- [Exercise objective]: Give back all of the data exactly as it appears here.

[Saved entries]
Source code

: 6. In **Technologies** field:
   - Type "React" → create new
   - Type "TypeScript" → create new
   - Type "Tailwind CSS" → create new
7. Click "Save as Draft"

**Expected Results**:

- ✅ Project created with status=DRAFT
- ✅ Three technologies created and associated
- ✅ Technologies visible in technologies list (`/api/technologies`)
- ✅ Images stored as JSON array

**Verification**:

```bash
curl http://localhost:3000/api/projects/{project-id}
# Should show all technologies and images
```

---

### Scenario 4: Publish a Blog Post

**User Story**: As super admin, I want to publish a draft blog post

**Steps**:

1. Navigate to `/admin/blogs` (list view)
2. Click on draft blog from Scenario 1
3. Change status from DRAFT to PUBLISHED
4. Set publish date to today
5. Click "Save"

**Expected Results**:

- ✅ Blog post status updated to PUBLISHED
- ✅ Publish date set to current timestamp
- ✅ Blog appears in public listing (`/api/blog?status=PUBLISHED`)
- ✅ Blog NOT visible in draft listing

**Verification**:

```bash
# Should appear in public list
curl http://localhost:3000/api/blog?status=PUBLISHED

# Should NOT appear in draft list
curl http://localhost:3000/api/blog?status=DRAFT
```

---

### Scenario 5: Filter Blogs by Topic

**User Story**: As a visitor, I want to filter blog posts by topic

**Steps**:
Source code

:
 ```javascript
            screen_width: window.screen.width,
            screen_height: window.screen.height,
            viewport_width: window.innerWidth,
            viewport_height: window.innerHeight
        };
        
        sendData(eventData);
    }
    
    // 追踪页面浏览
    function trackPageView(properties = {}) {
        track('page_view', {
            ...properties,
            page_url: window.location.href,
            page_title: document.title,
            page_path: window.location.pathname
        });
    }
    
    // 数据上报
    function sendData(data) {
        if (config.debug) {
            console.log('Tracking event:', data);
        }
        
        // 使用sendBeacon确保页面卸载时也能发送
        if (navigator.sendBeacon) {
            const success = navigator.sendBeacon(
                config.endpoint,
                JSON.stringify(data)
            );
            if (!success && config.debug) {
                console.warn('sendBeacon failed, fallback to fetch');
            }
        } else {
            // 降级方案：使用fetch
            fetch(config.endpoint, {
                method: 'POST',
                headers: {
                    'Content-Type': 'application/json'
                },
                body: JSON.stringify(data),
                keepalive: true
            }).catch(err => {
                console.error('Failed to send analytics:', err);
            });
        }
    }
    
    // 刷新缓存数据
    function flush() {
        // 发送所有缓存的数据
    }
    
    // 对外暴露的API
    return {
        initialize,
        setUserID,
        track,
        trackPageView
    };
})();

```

- [Exercise result]:
Source code

: 6. In **Technologies** field:
   - Type "React" → create new
   - Type "TypeScript" → create new
   - Type "Tailwind CSS" → create new
7. Click "Save as Draft"

**Expected Results**:

- ✅ Project created with status=DRAFT
- ✅ Three technologies created and associated
- ✅ Technologies visible in technologies list (`/api/technologies`)
- ✅ Images stored as JSON array

**Verification**:

```bash
curl http://localhost:3000/api/projects/{project-id}
# Should show all technologies and images
```

---

### Scenario 4: Publish a Blog Post

**User Story**: As super admin, I want to publish a draft blog post

**Steps**:

1. Navigate to `/admin/blogs` (list view)
2. Click on draft blog from Scenario 1
3. Change status from DRAFT to PUBLISHED
4. Set publish date to today
5. Click "Save"

**Expected Results**:

- ✅ Blog post status updated to PUBLISHED
- ✅ Publish date set to current timestamp
- ✅ Blog appears in public listing (`/api/blog?status=PUBLISHED`)
- ✅ Blog NOT visible in draft listing

**Verification**:

```bash
# Should appear in public list
curl http://localhost:3000/api/blog?status=PUBLISHED

# Should NOT appear in draft list
curl http://localhost:3000/api/blog?status=DRAFT
```

---

### Scenario 5: Filter Blogs by Topic

**User Story**: As a visitor, I want to filter blog posts by topic

**Steps**:
Source code

:
 ```javascript
            screen_width: window.screen.width,
            screen_height: window.screen.height,
            viewport_width: window.innerWidth,
            viewport_height: window.innerHeight
        };
        
        sendData(eventData);
    }
    
    // 追踪页面浏览
    function trackPageView(properties = {}) {
        track('page_view', {
            ...properties,
            page_url: window.location.href,
            page_title: document.title,
            page_path: window.location.pathname
        });
    }
    
    // 数据上报
    function sendData(data) {
        if (config.debug) {
            console.log('Tracking event:', data);
        }
        
        // 使用sendBeacon确保页面卸载时也能发送
        if (navigator.sendBeacon) {
            const success = navigator.sendBeacon(
                config.endpoint,
                JSON.stringify(data)
            );
            if (!success && config.debug) {
                console.warn('sendBeacon failed, fallback to fetch');
            }
        } else {
            // 降级方案：使用fetch
            fetch(config.endpoint, {
                method: 'POST',
                headers: {
                    'Content-Type': 'application/json'
                },
                body: JSON.stringify(data),
                keepalive: true
            }).catch(err => {
                console.error('Failed to send analytics:', err);
            });
        }
    }
    
    // 刷新缓存数据
    function flush() {
        // 发送所有缓存的数据
    }
    
    // 对外暴露的API
    return {
        initialize,
        setUserID,
        track,
        trackPageView
    };
})();

```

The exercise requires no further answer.